Cuál está siendo el papel de las organizaciones no gubernamentales en este campo y cómo podría potenciarse esa labor son cuestiones que deberán ser abordadas en este debate sobre “Ciudadanía y ONG” que promueve Fundación Esplai y para el que está redactado este texto. Las posibles líneas de acción antes expuestas pueden facilitar parte de esa reflexión. Quisiera ahora sugerir otra posible línea de trabajo cómo es el configurar las ONG de solidaridad y apoyo no solo como espacios de igualdad de género y como ámbitos de interculturalidad sino como espacios intergeneracionales.

Se trataría de incorporar, de forma transversal, varias de las ideas anteriores a la composición, funcionamiento y actividades de las organizaciones sociales. De hacer explícita esa colaboración intergeneracional en el seno de la organización. De planificar actividades, métodos y procedimientos que favorezcan ese encuentro e interacción.

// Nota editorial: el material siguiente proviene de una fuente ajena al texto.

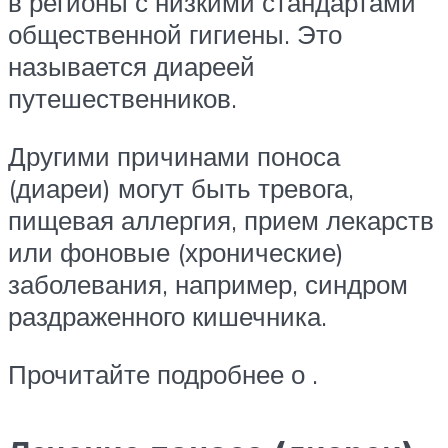
в регионы с низкими стандартами
общественной гигиены. Это
называется диареей
путешественников.
Другими причинами поноса
(диареи) могут быть тревога,
пищевая аллергия, прием лекарств
или фоновые (хронические)
заболевания, например, синдром
раздраженного кишечника.
Прочитайте подробнее о .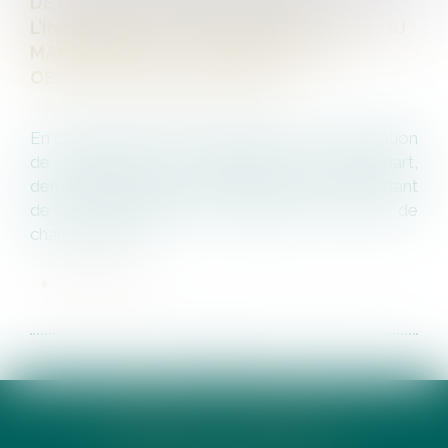
DE NOUVELLES PRÉCISIONS SUR
L’INDEMNISATION DU PRENEUR VICTIME DU
MANQUEMENT DU BAILLEUR À SON
OBLIGATION DE DÉLIVRANCE
En cas de manquement du bailleur à son obligation
de délivrance, le locataire peut, d’une part,
demander l’indemnisation des dommages résultant
de ce manquement, notamment la perte de
chance d’expl...
LIRE LA SUITE
<<
<
1
>
>>
CABINET ACTE DIXHUIT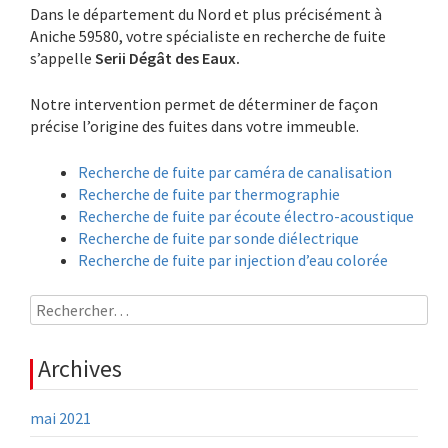
Dans le département du Nord et plus précisément à
Aniche 59580, votre spécialiste en recherche de fuite
s’appelle
Serii Dégât des Eaux.
Notre intervention permet de déterminer de façon
précise l’origine des fuites dans votre immeuble.
Recherche de fuite par caméra de canalisation
Recherche de fuite par thermographie
Recherche de fuite par écoute électro-acoustique
Recherche de fuite par sonde diélectrique
Recherche de fuite par injection d’eau colorée
Rechercher :
Archives
mai 2021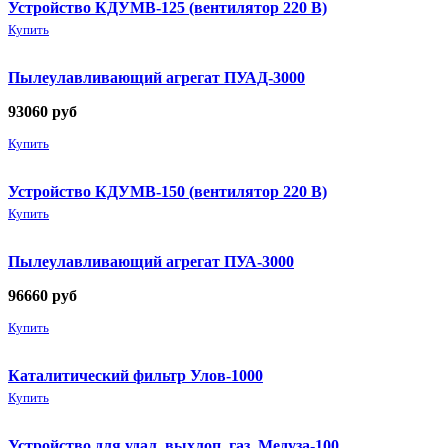
Устройство КДУМВ-125 (вентилятор 220 В)
Купить
Пылеулавливающий агрегат ПУАД-3000
93060
руб
Купить
Устройство КДУМВ-150 (вентилятор 220 В)
Купить
Пылеулавливающий агрегат ПУА-3000
96660
руб
Купить
Каталитический фильтр Улов-1000
Купить
Устройство для удал. выхлоп. газ. Медуза-100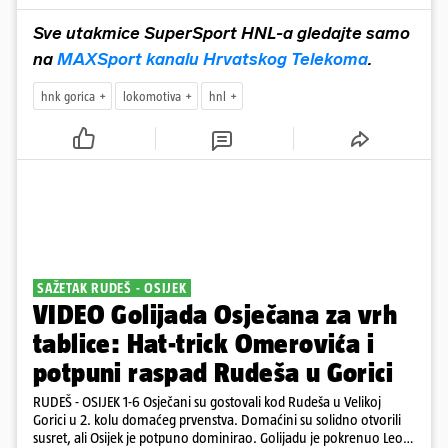
Sve utakmice SuperSport HNL-a gledajte samo
na
MAXSport kanalu Hrvatskog Telekoma
.
hnk gorica
lokomotiva
hnl
SAŽETAK RUDEŠ - OSIJEK
VIDEO Golijada Osječana za vrh
tablice: Hat-trick Omerovića i
potpuni raspad Rudeša u Gorici
RUDEŠ - OSIJEK 1-6 Osječani su gostovali kod Rudeša u Velikoj
Gorici u 2. kolu domaćeg prvenstva. Domaćini su solidno otvorili
susret, ali Osijek je potpuno dominirao. Golijadu je pokrenuo Leon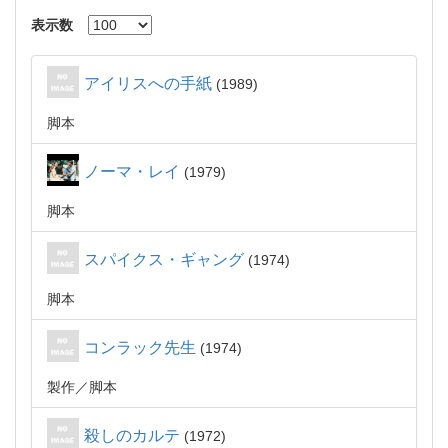
表示数
アイリスへの手紙
1989
脚本
ノーマ・レイ
1979
脚本
スパイクス・ギャング
1974
脚本
コンラック先生
1974
製作
脚本
殺しのカルテ
1972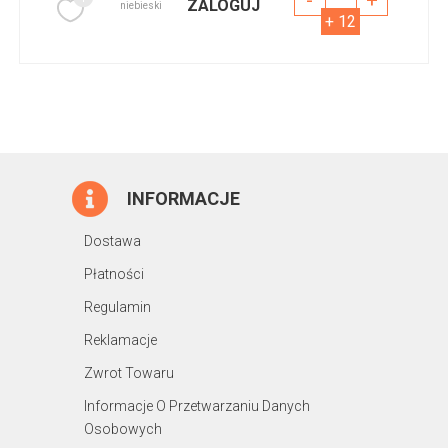
ZALOGUJ
niebieski
+ 12
INFORMACJE
Dostawa
Płatności
Regulamin
Reklamacje
Zwrot Towaru
Informacje O Przetwarzaniu Danych
Osobowych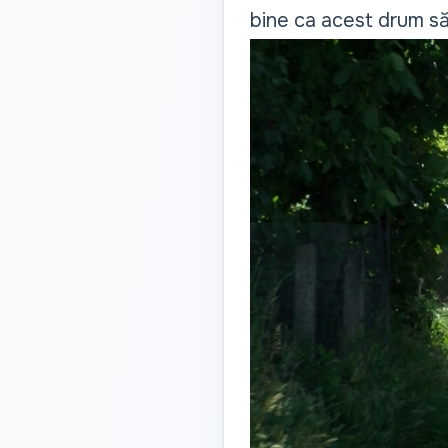
bine ca acest drum să 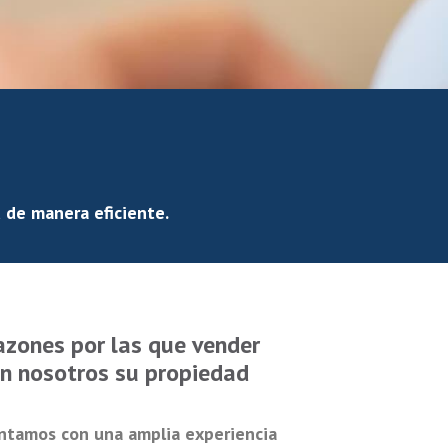
 de manera eficiente.
azones por las que vender
n nosotros su propiedad
ntamos con una amplia experiencia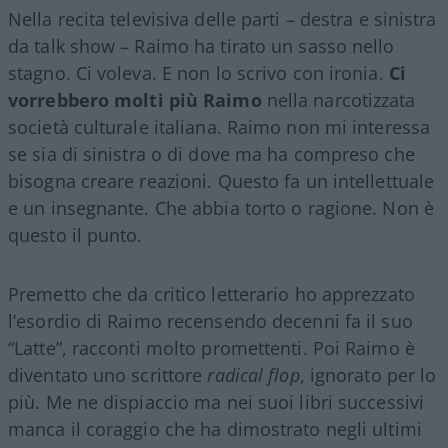
Nella recita televisiva delle parti – destra e sinistra
da talk show – Raimo ha tirato un sasso nello
stagno. Ci voleva. E non lo scrivo con ironia.
Ci
vorrebbero molti più Raimo
nella narcotizzata
società culturale italiana. Raimo non mi interessa
se sia di sinistra o di dove ma ha compreso che
bisogna creare reazioni. Questo fa un intellettuale
e un insegnante. Che abbia torto o ragione. Non è
questo il punto.
Premetto che da critico letterario ho apprezzato
l’esordio di Raimo recensendo decenni fa il suo
“Latte”, racconti molto promettenti. Poi Raimo è
diventato uno scrittore
radical flop
, ignorato per lo
più. Me ne dispiaccio ma nei suoi libri successivi
manca il coraggio che ha dimostrato negli ultimi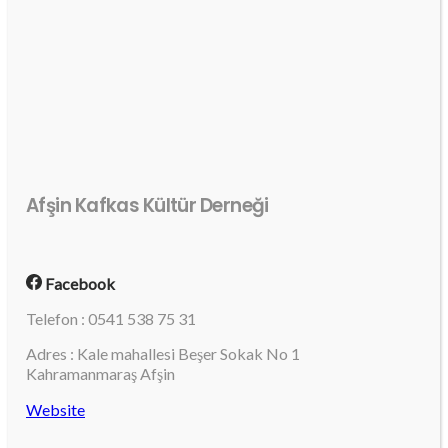
Afşin Kafkas Kültür Derneği
Facebook
Telefon : 0541 538 75 31
Adres : Kale mahallesi Beşer Sokak No 1
Kahramanmaraş Afşin
Website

Espero que las consideraciones anteriores puedan suponer un acicate para la reflexión, el diálogo y la búsqueda por parte de la ciudadanía y las organizaciones sociales de nuevos horizontes de movilización, critica, propuesta y compromiso social.

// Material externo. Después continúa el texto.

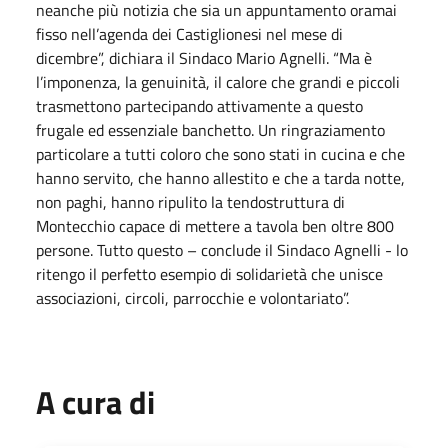
neanche più notizia che sia un appuntamento oramai
fisso nell’agenda dei Castiglionesi nel mese di
dicembre”, dichiara il Sindaco Mario Agnelli. “Ma è
l’imponenza, la genuinità, il calore che grandi e piccoli
trasmettono partecipando attivamente a questo
frugale ed essenziale banchetto. Un ringraziamento
particolare a tutti coloro che sono stati in cucina e che
hanno servito, che hanno allestito e che a tarda notte,
non paghi, hanno ripulito la tendostruttura di
Montecchio capace di mettere a tavola ben oltre 800
persone. Tutto questo – conclude il Sindaco Agnelli - lo
ritengo il perfetto esempio di solidarietà che unisce
associazioni, circoli, parrocchie e volontariato”.
A cura di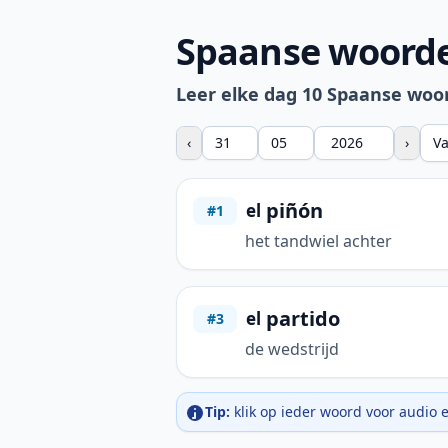
Spaanse woorde
Leer elke dag 10 Spaanse woo
‹
›
V
piñón
el
#1
het tandwiel achter
partido
el
#3
de wedstrijd
Tip:
klik op ieder woord voor audio 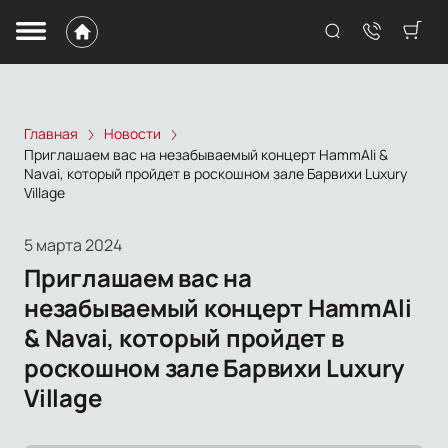
Главная
Новости
Приглашаем вас на незабываемый концерт HammAli &
Navai, который пройдет в роскошном зале Барвихи Luxury
Village
5 марта 2024
Приглашаем вас на
незабываемый концерт HammAli
& Navai, который пройдет в
роскошном зале Барвихи Luxury
Village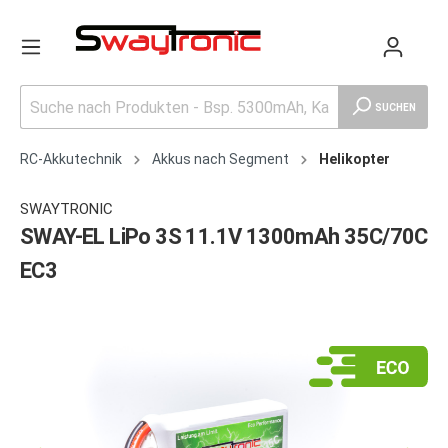
SUCHEN
RC-Akkutechnik
Akkus nach Segment
Helikopter
SWAYTRONIC
SWAY-EL LiPo 3S 11.1V 1300mAh 35C/70C
EC3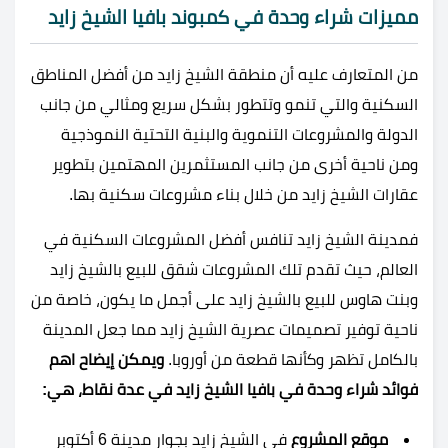
مميزات شراء وحدة في كمبوند بافيا الشيخ زايد
من المتعارف عليه أن منطقة الشيخ زايد من أفضل المناطق
السكنية والتي تنمو وتتطور بشكل سريع ومثالي من جانب
الدولة والمشروعات التنموية والبنية التحتية النموذجية
ومن ناحية أخرى من جانب المستثمرين المهتمين بتطوير
عقارات الشيخ زايد من خلال بناء مشروعات سكنية بها.
فمدينة الشيخ زايد تنافس أفضل المشروعات السكنية في
العالم، حيث تقدم تلك المشروعات شقق للبيع بالشيخ زايد
وبنت هاوس للبيع بالشيخ زايد على أجمل ما يكون، خاصة من
ناحية توفير تصميمات عصرية الشيخ زايد مما جعل المدينة
بالكامل تظهر وكأنها قطعة من أوروبا.
ويمكن إيضاح اهم
فوائد شراء وحدة في بافيا الشيخ زايد في عدة نقاط، هي:
موقع المشروع
في الشيخ زايد بجوار مدينة 6 أكتوبر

Bibliografía citada y otras sugerencias de lectura

Bazo, T. (1996) “Aportaciones de las personas mayores a la sociedad: análisis sociológico”. Revista Española de Investigaciones Sociológicas, número73, Madrid.

Berzosa, G. (2004) Elaboración de programas de relaciones intergeneracionales. Instituto de Gerontología y Servicios Sociales. Guatemala.

Borbón, M y M. León (2009) Relaciones intergeneracionales: encuentro de saberes y solidaridad. Universidad Nacional de Costa Rica.

Buz, J. y B. Bueno (2006) Las relaciones intergeneracionales. Informe. Portal de Mayores, número 66. IMSERSO: Ministerio de Sanidad y Política Social.

Feixa, C. (1996) “Antropologia de las edades”, páginas 319-335 en J. Prats y A. Martínez (eds) Ensayos de Antropologia cultural. Homenaje a Claudio Esteva-Fabregat. Ariel. Barcelona.

Feixa, C. (1998) De jóvenes, bandas y tribus. Ariel. Barcelona.

Vega, J.L. (1992) Las relaciones ente generaciones. INFAD. Badajoz.



1 La Organización Mundial de la Salud empela el término de “adulto mayor” para las personas mayores de 65 o más años de edad. He preferido incluir en esta franja a los que tienen 60 o más años, pero bien se podría incluir también desde los 55 años. Se trata solo de aproximaciones para entendernos puesto que lo verdaderamente relevante es cómo propiciar mayor y mejor relación entre jóvenes y mayores en general.

2 En la misma línea de la nota anterior, indicaremos que suele entenderse por “adulto” a quienes ya han dejado la infancia y adolescencia, incluyendo a quienes tienen entre 18 y 65 años. También como algo meramente aproximativo he preferido delimitar una franja de adultos jóvenes entre los 16 (podría pensarse en algunos casos y contextos desde los 14) y hasta los 30, pero siempre pensando no en una delimitación jurídica o institucional sino para el encuentro intergeneracional entre jóvenes y mayores.